• Required action: Please give back each line below unchanged; none of the pictures should appear.

[Named joint coordinates]
--

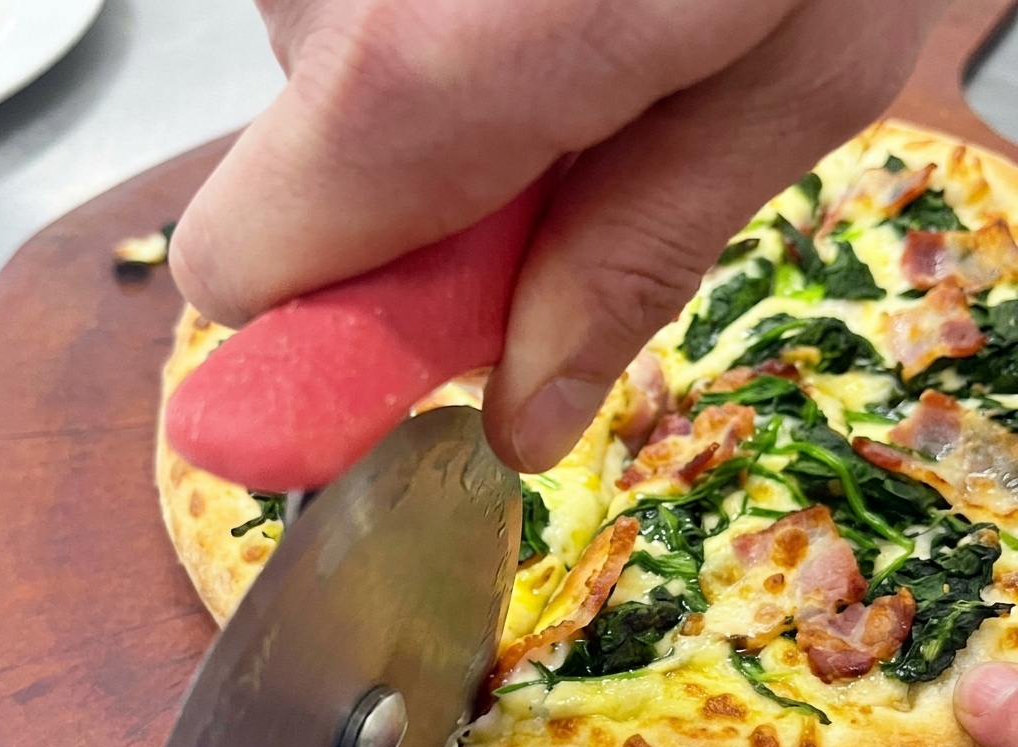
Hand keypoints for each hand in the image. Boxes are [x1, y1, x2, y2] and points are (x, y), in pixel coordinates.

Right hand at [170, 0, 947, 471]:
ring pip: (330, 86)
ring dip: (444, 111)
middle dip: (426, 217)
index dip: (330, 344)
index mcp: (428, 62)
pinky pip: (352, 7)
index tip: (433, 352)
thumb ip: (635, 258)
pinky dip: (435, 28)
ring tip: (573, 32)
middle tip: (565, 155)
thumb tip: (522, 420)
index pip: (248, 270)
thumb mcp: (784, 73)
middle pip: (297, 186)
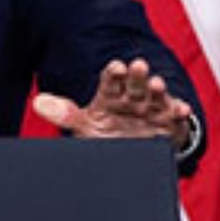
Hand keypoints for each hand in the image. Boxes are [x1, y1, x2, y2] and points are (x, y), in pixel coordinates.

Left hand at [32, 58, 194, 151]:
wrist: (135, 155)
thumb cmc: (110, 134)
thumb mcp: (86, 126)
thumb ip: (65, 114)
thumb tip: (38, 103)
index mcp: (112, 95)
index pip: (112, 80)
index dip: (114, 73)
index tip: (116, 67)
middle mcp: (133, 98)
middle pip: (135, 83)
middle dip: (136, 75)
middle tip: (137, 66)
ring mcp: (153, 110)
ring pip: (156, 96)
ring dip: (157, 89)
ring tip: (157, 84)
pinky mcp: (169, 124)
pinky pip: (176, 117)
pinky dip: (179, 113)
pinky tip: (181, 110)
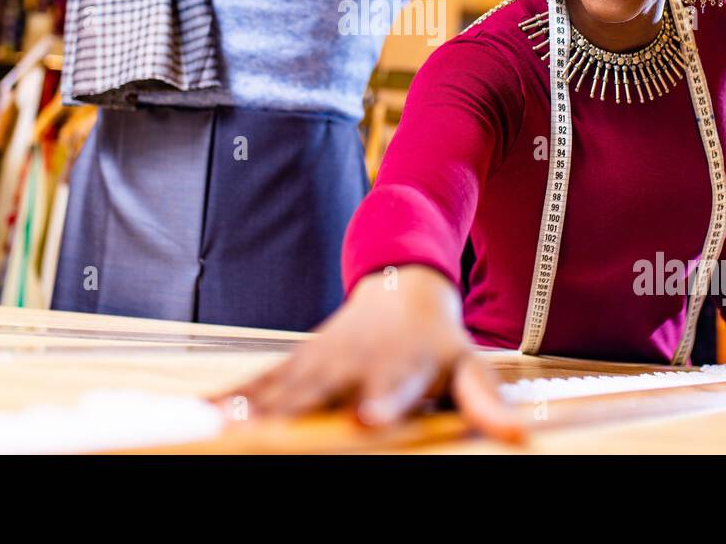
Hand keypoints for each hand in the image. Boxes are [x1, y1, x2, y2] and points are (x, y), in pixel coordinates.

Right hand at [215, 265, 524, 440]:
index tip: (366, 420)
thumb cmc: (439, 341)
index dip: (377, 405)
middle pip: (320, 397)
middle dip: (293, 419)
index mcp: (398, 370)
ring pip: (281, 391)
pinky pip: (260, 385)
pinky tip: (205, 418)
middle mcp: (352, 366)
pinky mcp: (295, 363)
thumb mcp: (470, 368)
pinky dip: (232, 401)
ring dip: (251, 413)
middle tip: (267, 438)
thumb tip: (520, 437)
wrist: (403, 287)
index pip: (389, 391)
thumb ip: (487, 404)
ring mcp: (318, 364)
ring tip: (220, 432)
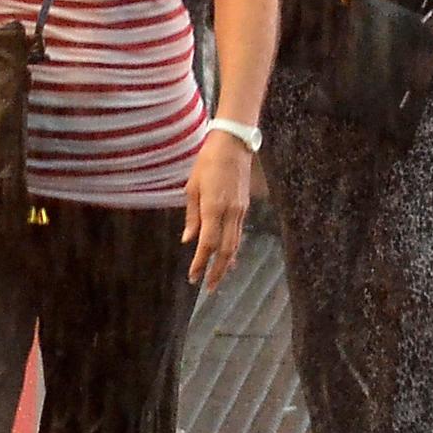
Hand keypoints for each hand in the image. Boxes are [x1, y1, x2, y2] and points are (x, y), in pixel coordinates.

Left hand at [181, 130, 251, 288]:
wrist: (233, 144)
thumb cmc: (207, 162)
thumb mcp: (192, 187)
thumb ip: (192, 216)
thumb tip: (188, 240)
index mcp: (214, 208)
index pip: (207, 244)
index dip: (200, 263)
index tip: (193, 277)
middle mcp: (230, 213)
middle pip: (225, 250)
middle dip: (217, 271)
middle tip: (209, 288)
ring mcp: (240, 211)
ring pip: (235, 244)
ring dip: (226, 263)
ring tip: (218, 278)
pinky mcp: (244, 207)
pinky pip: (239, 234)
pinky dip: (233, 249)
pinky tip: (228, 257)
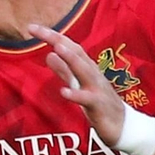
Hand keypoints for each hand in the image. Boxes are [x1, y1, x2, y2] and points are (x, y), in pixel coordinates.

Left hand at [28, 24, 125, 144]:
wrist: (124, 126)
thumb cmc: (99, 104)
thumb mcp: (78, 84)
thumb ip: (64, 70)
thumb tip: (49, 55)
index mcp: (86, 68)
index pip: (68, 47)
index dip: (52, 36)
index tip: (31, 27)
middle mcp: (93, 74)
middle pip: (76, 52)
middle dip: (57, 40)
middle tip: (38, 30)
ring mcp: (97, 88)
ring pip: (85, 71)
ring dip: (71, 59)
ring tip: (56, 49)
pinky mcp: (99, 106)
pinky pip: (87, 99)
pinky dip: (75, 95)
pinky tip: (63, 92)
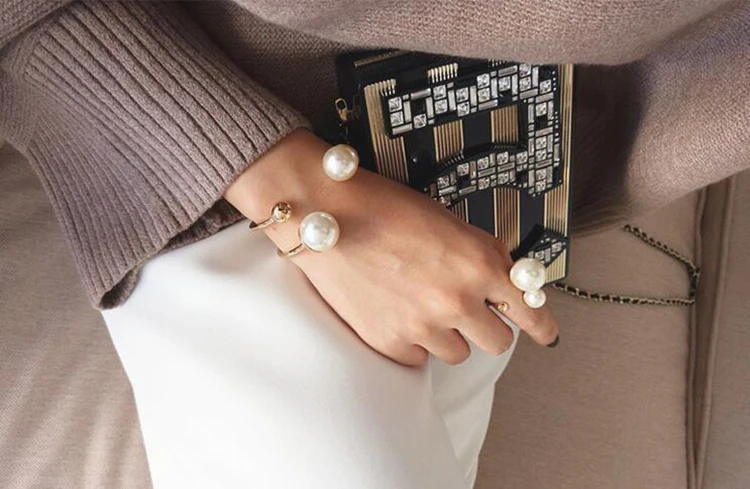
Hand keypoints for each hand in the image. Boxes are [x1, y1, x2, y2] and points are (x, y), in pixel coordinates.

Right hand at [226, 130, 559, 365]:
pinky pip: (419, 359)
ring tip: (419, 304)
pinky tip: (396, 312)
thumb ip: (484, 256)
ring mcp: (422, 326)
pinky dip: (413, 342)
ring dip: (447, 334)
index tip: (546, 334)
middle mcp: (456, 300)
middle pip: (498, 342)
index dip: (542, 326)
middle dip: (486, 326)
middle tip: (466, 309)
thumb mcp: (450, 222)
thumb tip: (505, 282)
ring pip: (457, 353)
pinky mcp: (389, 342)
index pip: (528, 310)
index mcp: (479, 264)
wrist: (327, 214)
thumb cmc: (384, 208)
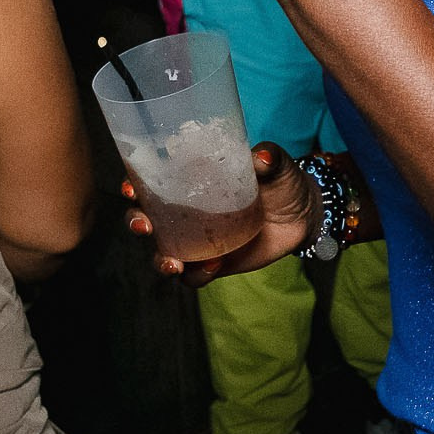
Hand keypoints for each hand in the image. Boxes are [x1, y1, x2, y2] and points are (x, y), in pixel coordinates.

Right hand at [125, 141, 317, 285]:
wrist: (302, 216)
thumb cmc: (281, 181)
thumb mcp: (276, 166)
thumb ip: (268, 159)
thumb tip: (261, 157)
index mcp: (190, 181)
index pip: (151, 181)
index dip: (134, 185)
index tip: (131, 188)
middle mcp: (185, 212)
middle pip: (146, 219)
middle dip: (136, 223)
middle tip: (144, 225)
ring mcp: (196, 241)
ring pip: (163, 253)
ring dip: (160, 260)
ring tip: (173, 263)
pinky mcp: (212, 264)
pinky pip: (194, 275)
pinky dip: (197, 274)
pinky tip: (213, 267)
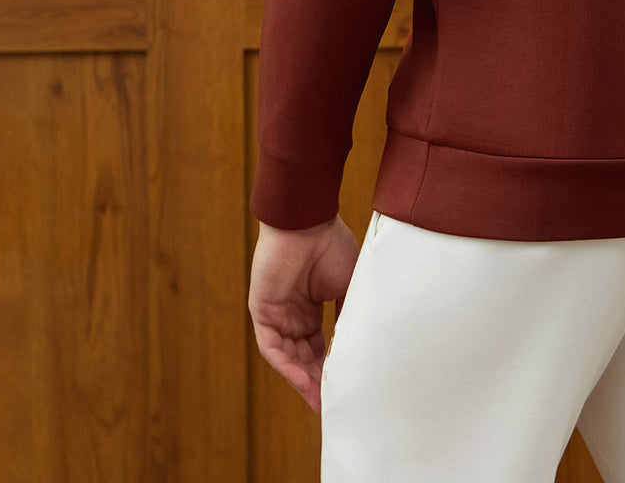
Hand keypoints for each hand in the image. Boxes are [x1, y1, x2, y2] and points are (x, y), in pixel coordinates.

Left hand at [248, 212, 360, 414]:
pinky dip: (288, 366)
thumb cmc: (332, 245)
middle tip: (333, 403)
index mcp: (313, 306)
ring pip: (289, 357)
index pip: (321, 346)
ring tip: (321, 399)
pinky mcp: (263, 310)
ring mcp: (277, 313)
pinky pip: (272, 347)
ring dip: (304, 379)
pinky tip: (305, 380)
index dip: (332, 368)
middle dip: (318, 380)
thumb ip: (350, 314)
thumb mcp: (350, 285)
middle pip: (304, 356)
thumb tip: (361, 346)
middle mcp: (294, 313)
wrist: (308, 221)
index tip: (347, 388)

--

• Your solution:
Hand keypoints for each hand in the image. Boxes are [x1, y1, x2, y2] and points are (x, y), in pixel coordinates.

Right hand at [170, 0, 947, 471]:
ring pip: (330, 86)
ring dip: (444, 111)
middle dip: (426, 217)
index dip: (330, 344)
index mcp: (428, 62)
pinky pip: (352, 7)
index tip: (433, 352)
thumb ip: (635, 258)
pinky dip: (435, 28)
ring tip: (573, 32)
middle tip: (565, 155)
thumb tip: (522, 420)
index pip: (248, 270)
thumb mcp: (784, 73)
middle pip: (297, 186)
Hand keypoints for each hand in the image. Boxes are [x1, y1, x2, y2] and points are (x, y), in pixel coordinates.

Left hand at [32, 58, 194, 151]:
wrist: (135, 155)
thumb cmc: (110, 134)
thumb mcp: (86, 126)
thumb ip: (65, 114)
thumb tip: (38, 103)
index mcp: (112, 95)
index pip: (112, 80)
index dip: (114, 73)
index tip: (116, 67)
middle mcp: (133, 98)
middle pip: (135, 83)
middle dip: (136, 75)
middle tip: (137, 66)
ring mcp: (153, 110)
ring pip: (156, 96)
ring dip: (157, 89)
ring tip: (157, 84)
pinky mcp: (169, 124)
pinky pip: (176, 117)
pinky dip: (179, 113)
pinky tip: (181, 110)
Hand keypoints for each hand in the image. Boxes are [x1, y1, x2, y2] and points are (x, y), in pixel coordinates.

Right hand at [215, 265, 524, 440]:
index tip: (366, 420)
thumb cmc: (439, 341)
index dip: (377, 405)
middle pip: (320, 397)
middle dip: (293, 419)
index mcp: (398, 370)
ring pip: (281, 391)
pinky pip: (260, 385)
pinky tip: (205, 418)
middle mcp: (352, 366)
pinky mcp: (295, 363)
thumb mcp: (470, 368)
pinky dip: (232, 401)
ring dip: (251, 413)
middle tip: (267, 438)
thumb tip: (520, 437)
wrist: (403, 287)
index pip: (389, 391)
thumb ip: (487, 404)
ring mcp: (318, 364)
ring tip: (220, 432)
Hand keypoints for each hand in the image. Boxes are [x1, y1, x2, y2] and points are (x, y), in pixel coordinates.

Left hand at [181, 130, 251, 288]:
wrist: (233, 144)
thumb cmc: (207, 162)
thumb mcp: (192, 187)
thumb ip: (192, 216)
thumb tip: (188, 240)
index mcp: (214, 208)
index pip: (207, 244)
index dip: (200, 263)
index tip: (193, 277)
middle mcp: (230, 213)
middle pip: (225, 250)
middle dip: (217, 271)
middle tip: (209, 288)
ring mcp: (240, 211)
ring pip: (235, 244)
ring dip: (226, 263)
ring tip: (218, 278)
pinky mcp: (244, 207)
pinky pip: (239, 234)
pinky dip: (233, 249)
pinky tip: (228, 257)
Hand keypoints for each hand in the image. Boxes are [x1, y1, x2, y2] and points are (x, y), in pixel coordinates.

Left hand at [28, 24, 125, 144]:
wrist: (124, 126)
thumb cmc: (99, 104)
thumb mcp: (78, 84)
thumb ip: (64, 70)
thumb tip: (49, 55)
index mcp: (86, 68)
index pip: (68, 47)
index dip: (52, 36)
index tip: (31, 27)
middle mcp: (93, 74)
middle pip: (76, 52)
middle dip: (57, 40)
middle tip: (38, 30)
ring mcp: (97, 88)
ring pip: (85, 71)
ring dip: (71, 59)
ring tip: (56, 49)
pinky mcp: (99, 106)
pinky pip: (87, 99)
pinky dip: (75, 95)
pinky tip: (63, 92)
Hand keypoints for each hand in the image. Boxes are [x1, y1, x2, y2] and points are (x, y), in pixel coordinates.

Right hand at [226, 130, 559, 365]:
pinky pip: (419, 359)
ring tip: (419, 304)
pinky tip: (396, 312)
thumb ip: (484, 256)
ring mcp: (422, 326)
pinky dip: (413, 342)
ring dip: (447, 334)
index tip: (546, 334)
middle mcp: (456, 300)
middle pip: (498, 342)
index dip: (542, 326)
middle dip: (486, 326)
middle tip: (466, 309)
thumb mcp: (450, 222)
thumb tip: (505, 282)
ring pip: (457, 353)
pinky mcp: (389, 342)
index pip: (528, 310)
index mcp: (479, 264)
wrist: (327, 214)
thumb cmc: (384, 208)
Hand keypoints for each hand in the image. Boxes are [x1, y1, x2, y2] and points are (x, y), in pixel coordinates.

Right hand at [125, 141, 317, 285]:
wrist: (302, 216)
thumb cmc: (281, 181)
thumb mcp: (276, 166)
thumb ip: (268, 159)
thumb tip: (261, 157)
index mcp: (190, 181)
index pip: (151, 181)
index dip: (134, 185)
index tip: (131, 188)
middle mcp: (185, 212)
middle pip: (146, 219)
middle dip: (136, 223)
middle tip: (144, 225)
ring mcp: (196, 241)
ring pip: (163, 253)
ring dip: (160, 260)
ring tip: (173, 263)
pinky mcp: (212, 264)
pinky pip: (194, 275)
pinky dip: (197, 274)
pinky tip: (213, 267)
Hand keypoints for each hand in the image. Boxes are [x1, y1, x2, y2] and points are (x, y), in pixel coordinates.

Left hand at [248, 212, 360, 414]:
pinky dip: (288, 366)
thumb cmc: (332, 245)
middle tip: (333, 403)
index mcp: (313, 306)
ring pip: (289, 357)
index pip: (321, 346)
ring tip: (321, 399)
pinky mcp: (263, 310)
ring mcp: (277, 313)
pinky pip: (272, 347)
ring dip: (304, 379)
pinky tip: (305, 380)
index dip: (332, 368)
middle dip: (318, 380)
thumb ip: (350, 314)
thumb mcp: (350, 285)
middle pip: (304, 356)
thumb tip: (361, 346)
middle mcp: (294, 313)
wrist: (308, 221)
index tip: (347, 388)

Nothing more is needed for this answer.